Moguls and Cliffs
Time, as the saying goes, was invented to keep everything from happening at once. If so, it has recently been falling down on the job. There are rather too many subplots in this particular movie, which can’t decide whether it is an anthology of short subjects or a sweeping political epic. In the area of economics alone, a great many themes are in play at once, cycles on top of cycles on top of cycles superimposed on trends that slope one way in the medium term and another in the long term. To some extent, surely, this complexity is nothing new. In an important way, however, I think it is. Both critics and boosters of the status quo are talking through their hats. Almost anything could happen in the next couple of years. For example:
On general principles, it’s a good bet that the United States cannot go on running huge trade and budget deficits indefinitely; but it’s also true that the world has already subsidized us for a very long time now—at least since Nixon’s time—and maybe that charity will continue for quite a while longer out of political calculation or sheer inertia. There are reasons, after all, why we’ve been able to live beyond our means for an extended period. To some extent the foreign investment was protection money, an imperial bonus. To some extent it was a premium that reflected the political stability of the United States in a dangerous world. Our artificially high level of consumption has also provided a Keynsian stimulus to a world that suffers from a more or less permanent deficit of effective demand because of great and growing inequality. The same low wages that make Chinese or Indian goods cheap, guarantee that they will have to be sold internationally. Hence America has filled a so-far indispensable role in leading the planet out of a series of recessions. All of these circumstances could change rapidly, however. The Euro could easily replace the dollar. The growth of an internal market in China and other nations could lessen the world’s dependence on the American dumping ground. Inflation in the price of industrial inputs such as oil and metals is already putting pressure on the artificially low prices for commodities that keep our domestic proles in line. A major geopolitical shock could also result in serious inflation: if the paper billionaires suddenly had to spend their money on consumption or real investment or if wealth were somehow to be distributed more evenly, it would become instantly obvious that growth in goods and real services over the last ten years has lagged far behind the production of zeroes on bank statements.

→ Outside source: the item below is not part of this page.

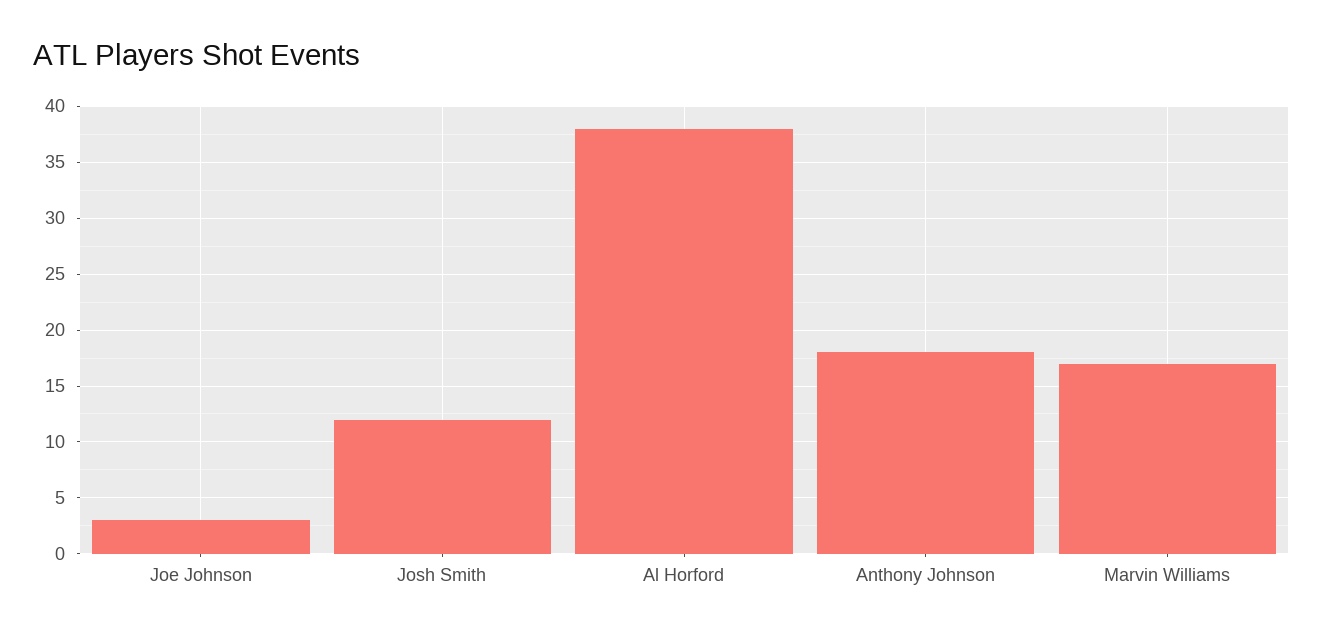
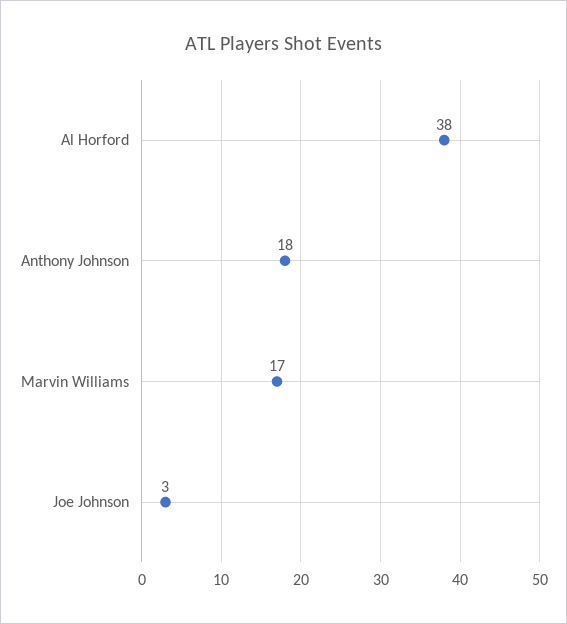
Josh Smith: 12 -> none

If you are very careful, you can chill water well below the freezing point and it will not turn to ice. Allow a speck of dust to fall in, however, and the whole mass congeals in a moment. I don’t know whether that sort of catastrophic change of state is likely to happen to the economy, obviously; I just don’t think it can be ruled out on the basis of the experience of the last few decades, especially granted the series of unprecedented structural changes that make up the phenomenon somewhat misleadingly called globalism.